In defense of the 100-point system, once again
Not that I feel it needs defending against the knuckleheads who are always attacking it, but– well, sheesh, I guess I do feel it needs defending!
Here’s one of the best (independent) rationales for the 100-point scoring system — independent, because it comes from someone who has nothing to gain from praising it. His name is Neil Monnens, he publishes an online wine guide called the Wine Blue Book, and he was quoted in an interview in the blog Good Grape: A Wine Manifesto last week.
Wine Blue Book researches the scores that wines receive “from leading wine critics,” according to its FAQs. (I couldn’t find anything on the site that identifies who the critics are; if I missed it, sorry.) Then they come up with an average price to determine a “quality-price ratio.” In the Good Grape interview, Jeff Lefevere asked Monnens, “Since you and I last talked, have you seen an increase in the use of points as a scoring mechanism,” and here’s what Monnens replied:
Yes. Some folks continue to dismiss the 100 point system but they choose a 10 point system and then score wines 8.9 or 9.6 which just translates to an 89 and 96. The 20 point system is the same but just 20% of the 100 points. The folks who dismiss the system advocate “trust your retailer” but since a retailer’s income is dependent on the wine the consumer purchases, I would rather trust the scores the critics provide since their income isn’t dependent on the consumers purchase.
I’m glad somebody’s finally talking some sense, besides me ; > The 100-point system isn’t any different from a 10-point system (as Monnens explained), or a 20-point system (which is actually what Wine Enthusiast’s is, since we don’t publish scores below 80 points), or a 5-star system (which is really the equivalent of 80, 85, 90, 95 and 100 points), or any other icon-based system you can think of.
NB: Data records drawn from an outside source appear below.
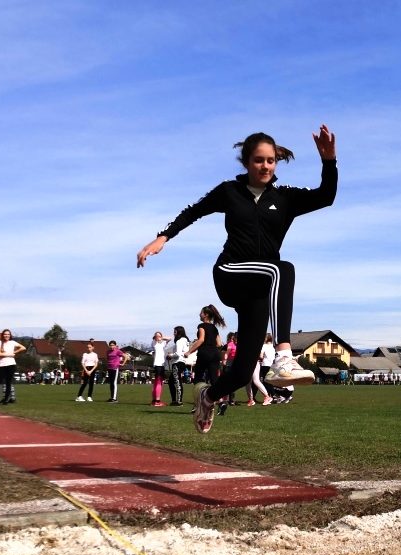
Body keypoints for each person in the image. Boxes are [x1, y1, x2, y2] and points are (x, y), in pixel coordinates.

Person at [136, 125, 337, 433]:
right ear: (246, 162)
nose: (266, 166)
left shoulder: (285, 199)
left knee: (243, 372)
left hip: (259, 289)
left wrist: (328, 161)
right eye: (259, 160)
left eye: (271, 160)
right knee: (283, 269)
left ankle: (207, 396)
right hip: (230, 272)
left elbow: (326, 196)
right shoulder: (229, 191)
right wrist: (162, 237)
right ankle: (284, 355)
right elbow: (194, 211)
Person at [0, 329, 25, 405]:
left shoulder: (12, 342)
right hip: (2, 364)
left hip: (11, 364)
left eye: (8, 334)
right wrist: (10, 354)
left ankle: (6, 400)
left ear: (10, 335)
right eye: (5, 334)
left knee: (8, 383)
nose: (6, 335)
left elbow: (23, 348)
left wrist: (15, 352)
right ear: (2, 335)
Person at [164, 325, 190, 406]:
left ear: (179, 332)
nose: (173, 333)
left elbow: (178, 354)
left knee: (177, 381)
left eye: (175, 331)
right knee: (171, 381)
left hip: (177, 363)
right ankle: (175, 400)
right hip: (182, 363)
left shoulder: (179, 341)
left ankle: (179, 401)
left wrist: (170, 355)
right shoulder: (185, 341)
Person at [149, 331, 170, 407]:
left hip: (161, 364)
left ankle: (154, 400)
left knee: (158, 382)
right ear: (154, 337)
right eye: (156, 336)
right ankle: (157, 401)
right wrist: (157, 338)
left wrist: (162, 337)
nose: (158, 337)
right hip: (158, 365)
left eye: (159, 335)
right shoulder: (154, 342)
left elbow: (170, 338)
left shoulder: (162, 343)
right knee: (158, 382)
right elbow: (156, 339)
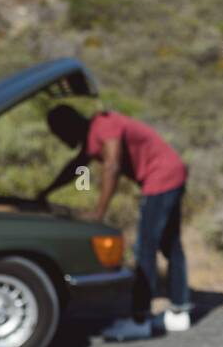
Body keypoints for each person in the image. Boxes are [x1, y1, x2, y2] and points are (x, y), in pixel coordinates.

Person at [40, 105, 192, 331]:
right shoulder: (93, 135)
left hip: (161, 177)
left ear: (68, 126)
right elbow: (75, 167)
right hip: (171, 173)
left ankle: (141, 319)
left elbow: (112, 165)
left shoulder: (104, 125)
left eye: (59, 133)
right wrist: (45, 192)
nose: (61, 139)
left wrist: (99, 212)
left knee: (145, 247)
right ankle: (180, 313)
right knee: (169, 244)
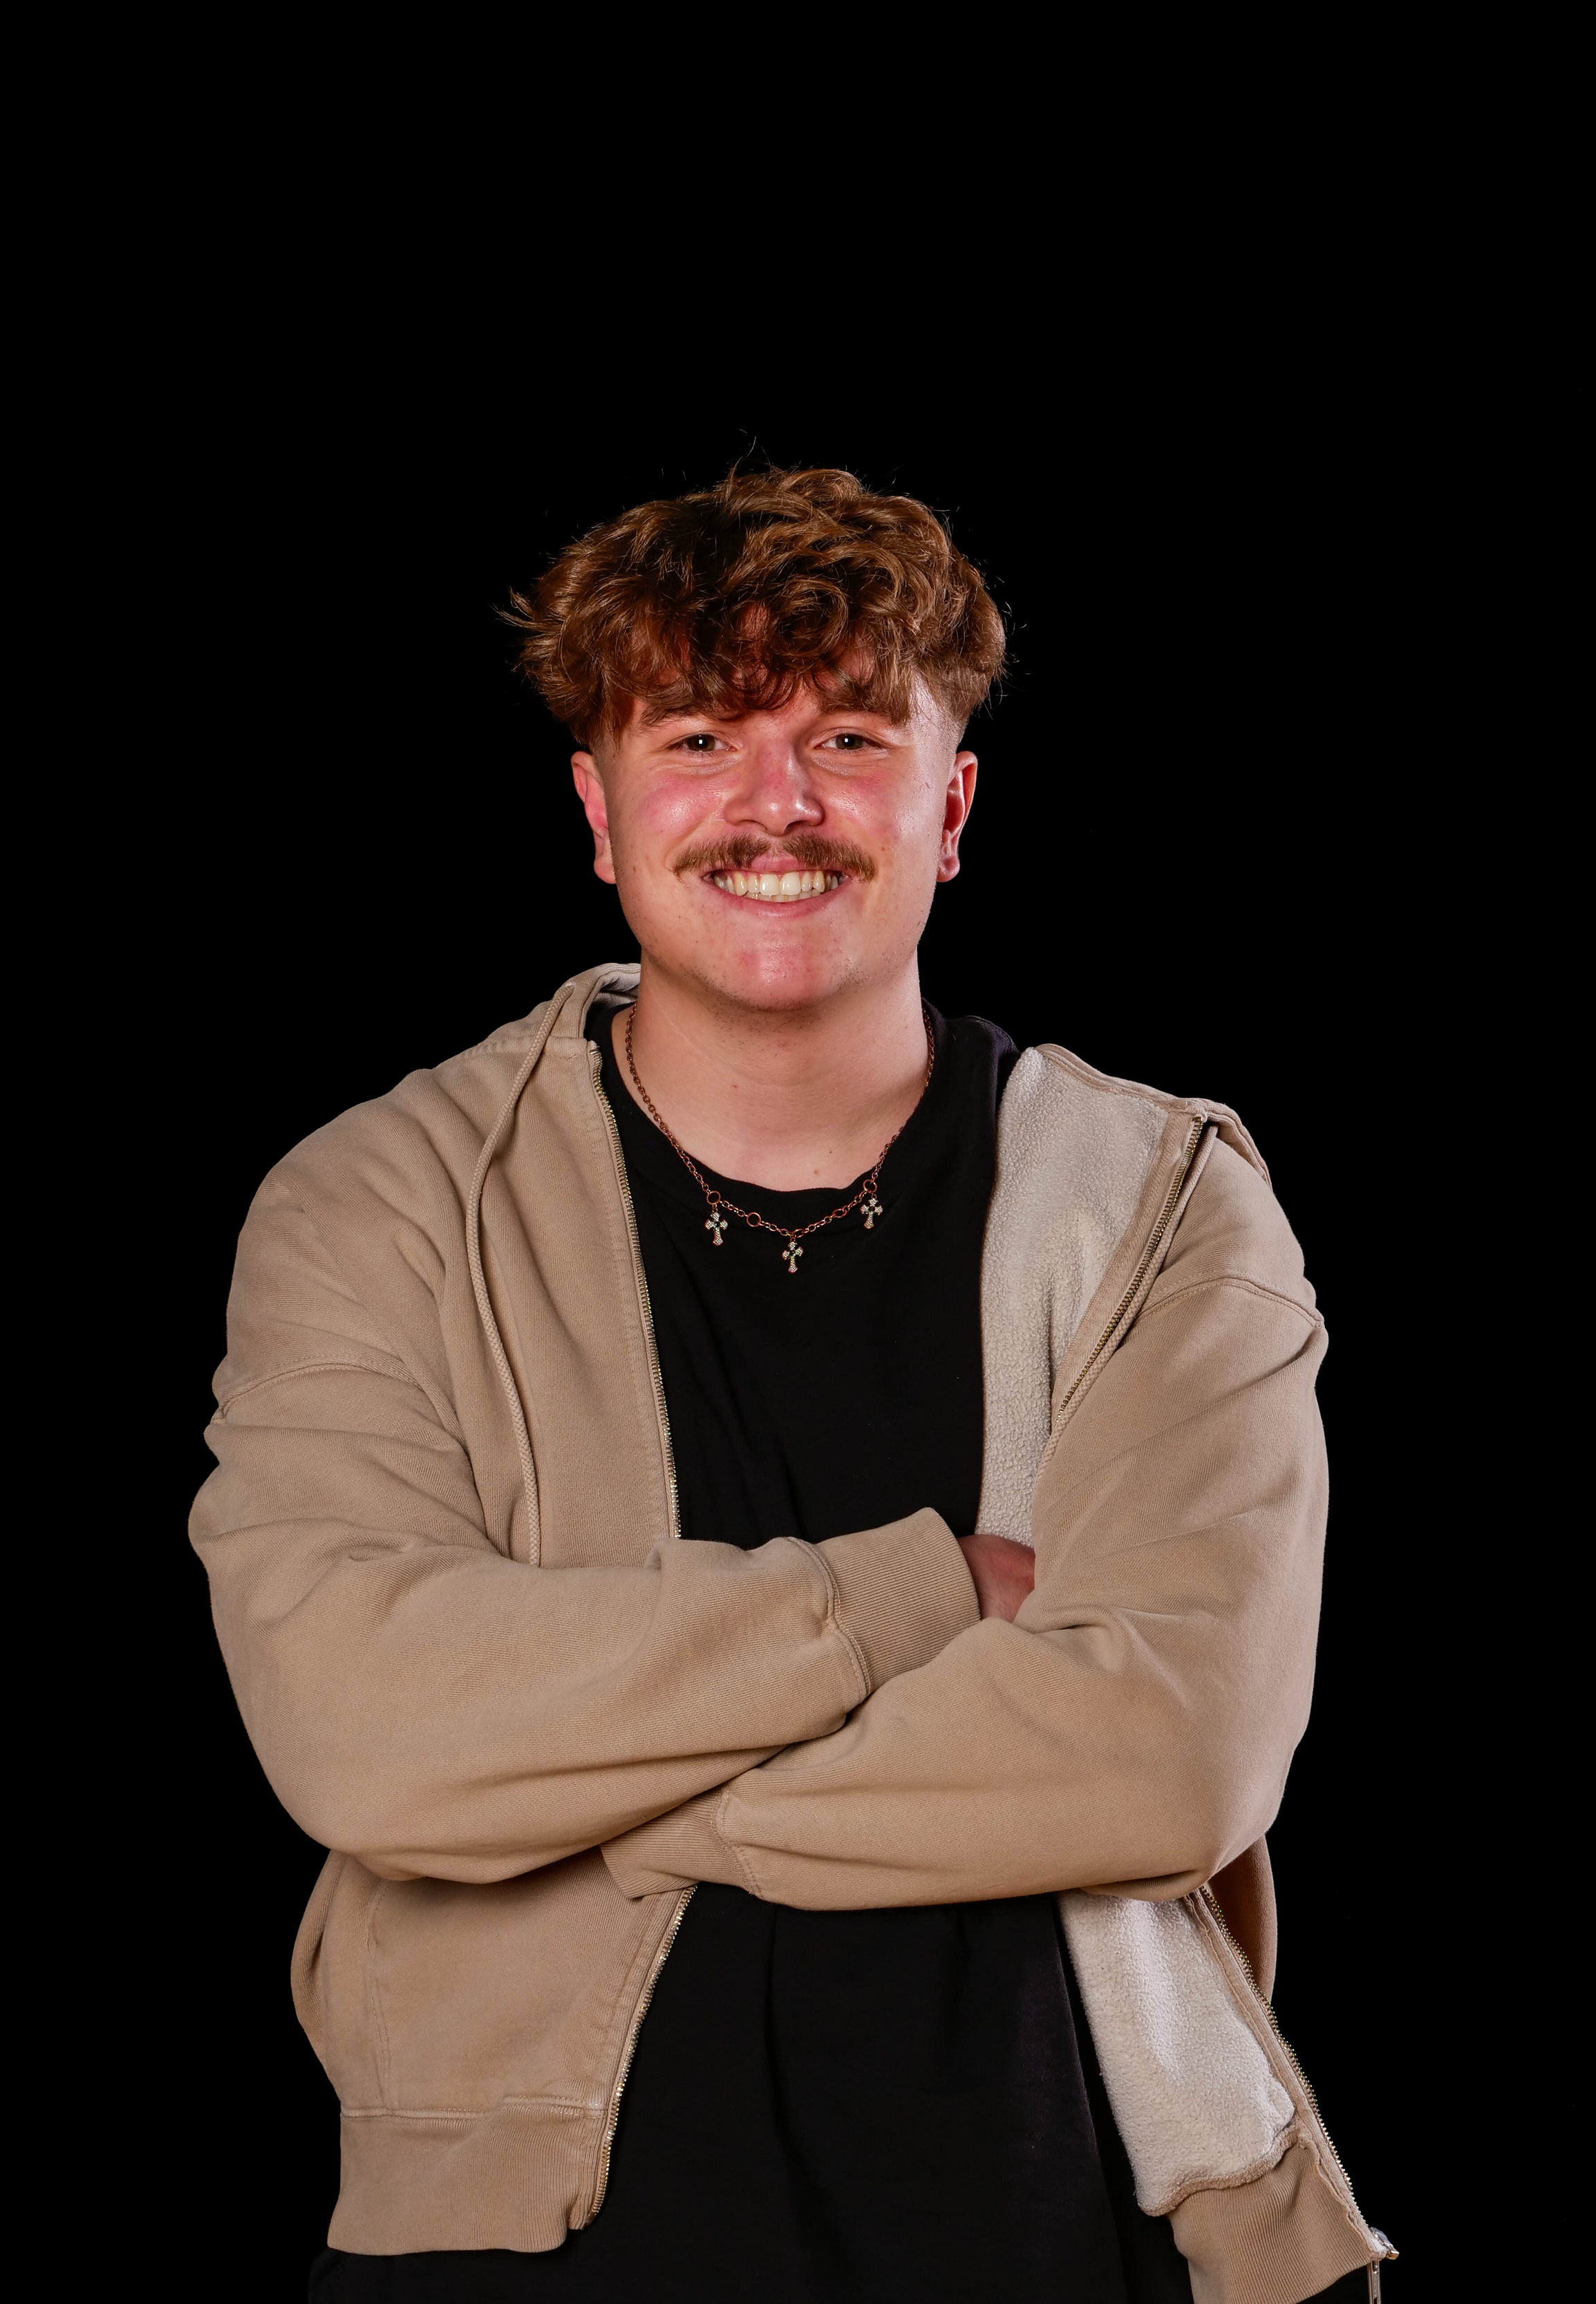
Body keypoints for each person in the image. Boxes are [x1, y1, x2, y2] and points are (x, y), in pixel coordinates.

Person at [191, 467, 1391, 2302]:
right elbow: (354, 1725)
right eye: (698, 734)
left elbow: (1173, 1751)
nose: (779, 803)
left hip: (1066, 2240)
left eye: (845, 731)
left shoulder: (1156, 1200)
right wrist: (918, 1591)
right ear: (596, 812)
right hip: (519, 2262)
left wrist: (563, 1782)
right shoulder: (382, 1203)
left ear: (952, 804)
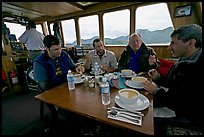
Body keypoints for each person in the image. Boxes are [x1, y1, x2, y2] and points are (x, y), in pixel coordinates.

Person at [143, 24, 203, 134]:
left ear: (191, 43)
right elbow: (173, 84)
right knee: (143, 101)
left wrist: (155, 91)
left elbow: (177, 102)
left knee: (146, 122)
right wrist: (157, 77)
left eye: (173, 43)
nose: (169, 47)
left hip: (190, 116)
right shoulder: (183, 60)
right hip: (175, 102)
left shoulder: (196, 70)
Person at [33, 35, 84, 123]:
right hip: (53, 90)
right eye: (56, 49)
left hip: (69, 85)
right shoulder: (39, 63)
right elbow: (44, 86)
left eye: (60, 48)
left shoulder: (64, 54)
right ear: (47, 49)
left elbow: (72, 66)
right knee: (70, 110)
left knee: (85, 99)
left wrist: (77, 68)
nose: (59, 51)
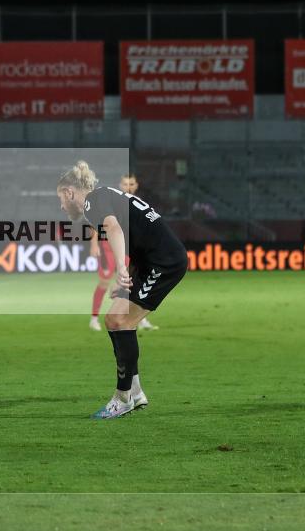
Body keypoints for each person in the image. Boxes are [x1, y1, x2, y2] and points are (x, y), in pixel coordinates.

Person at [57, 161, 187, 419]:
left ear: (71, 192)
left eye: (61, 198)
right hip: (151, 261)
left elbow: (115, 228)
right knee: (115, 320)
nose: (61, 205)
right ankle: (135, 393)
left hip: (163, 263)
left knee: (119, 320)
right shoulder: (106, 195)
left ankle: (123, 396)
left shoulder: (92, 202)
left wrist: (120, 268)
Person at [89, 174, 158, 332]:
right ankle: (93, 318)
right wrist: (94, 244)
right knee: (104, 282)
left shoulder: (139, 204)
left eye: (131, 183)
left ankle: (140, 319)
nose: (128, 186)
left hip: (127, 249)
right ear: (120, 185)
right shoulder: (113, 200)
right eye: (125, 183)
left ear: (136, 185)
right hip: (107, 248)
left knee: (130, 284)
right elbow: (96, 223)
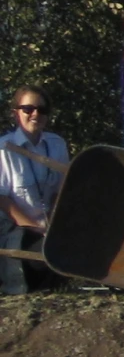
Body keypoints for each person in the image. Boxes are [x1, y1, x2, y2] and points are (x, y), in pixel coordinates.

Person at [0, 87, 67, 296]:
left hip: (48, 225)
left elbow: (62, 189)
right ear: (16, 113)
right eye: (28, 109)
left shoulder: (56, 145)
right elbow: (2, 198)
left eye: (42, 109)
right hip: (15, 226)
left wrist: (53, 223)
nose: (35, 114)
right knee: (43, 254)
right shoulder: (4, 148)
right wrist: (34, 228)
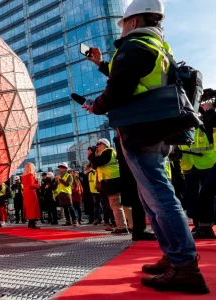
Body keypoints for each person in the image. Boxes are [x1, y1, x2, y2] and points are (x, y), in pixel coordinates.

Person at [85, 0, 209, 293]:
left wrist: (96, 106)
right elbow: (136, 81)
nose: (123, 28)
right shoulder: (158, 48)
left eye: (124, 23)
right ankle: (173, 256)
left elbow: (119, 90)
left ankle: (184, 265)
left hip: (141, 131)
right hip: (157, 127)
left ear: (134, 21)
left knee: (159, 198)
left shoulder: (136, 46)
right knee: (152, 198)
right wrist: (103, 64)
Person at [178, 104, 216, 239]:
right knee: (192, 199)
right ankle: (199, 225)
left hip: (207, 164)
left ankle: (205, 225)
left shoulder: (205, 123)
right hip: (189, 166)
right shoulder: (181, 124)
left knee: (207, 196)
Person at [113, 135, 156, 241]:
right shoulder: (127, 138)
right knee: (140, 203)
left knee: (138, 204)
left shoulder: (122, 139)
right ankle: (140, 231)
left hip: (131, 174)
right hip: (135, 173)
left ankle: (139, 231)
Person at [88, 139, 131, 234]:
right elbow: (94, 165)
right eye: (97, 144)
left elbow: (97, 162)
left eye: (99, 144)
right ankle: (131, 226)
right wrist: (94, 155)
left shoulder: (108, 151)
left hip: (112, 181)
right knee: (124, 204)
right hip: (114, 180)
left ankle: (122, 227)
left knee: (116, 204)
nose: (97, 146)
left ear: (106, 145)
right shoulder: (109, 153)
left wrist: (91, 154)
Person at [22, 162, 41, 229]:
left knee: (29, 208)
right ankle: (32, 224)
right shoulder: (30, 175)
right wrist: (38, 185)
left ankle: (30, 223)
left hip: (26, 193)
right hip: (31, 193)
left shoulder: (23, 176)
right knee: (33, 208)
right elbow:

I think it’s also important to understand, as Monnens pointed out, that a critic’s income — mine, anyhow — doesn’t ride on the scores he gives. Believe me, I’ve given lousy scores to Wine Enthusiast’s advertisers and high scores to wineries that never advertise anywhere. So he’s right when he implies that a critic like me has far less incentive to inflate scores than does a wine merchant.
Not that the public shouldn’t trust their local wine merchant. If you can get a relationship going with a trusted one, it’s as valuable as having an outstanding physician, analyst or personal trainer: someone you entrust yourself to, and who you know won’t screw you. That’s a good person to have in your life. But so is, ahem, a good wine critic.
By the way, that dream job at Murphy-Goode is getting ready to announce their Top 10 applicants, on July 7. They’re already narrowed it down to the Top 50. If you haven’t watched the videos, which are posted on the website, you’re missing out on some really great entertainment. Some of these people are so clever and talented, it just takes your breath away.
Dept. of Oops!
“An Italian priest caught driving over the alcohol limit pleaded to police that it was only because of the Holy Wine he had drunk as part of the mass, Ansa news agency reported…the 41-year-old priest is set to appeal against the ruling, saying his alcohol consumption was not “voluntary” since it was part of the Catholic ritual…”
Officer, I swear it’s not my fault! I involuntarily had to drink 106 wines because it’s part of the ritual of being a wine critic! If you don’t let me go, you’re a, uhh, criticphobe!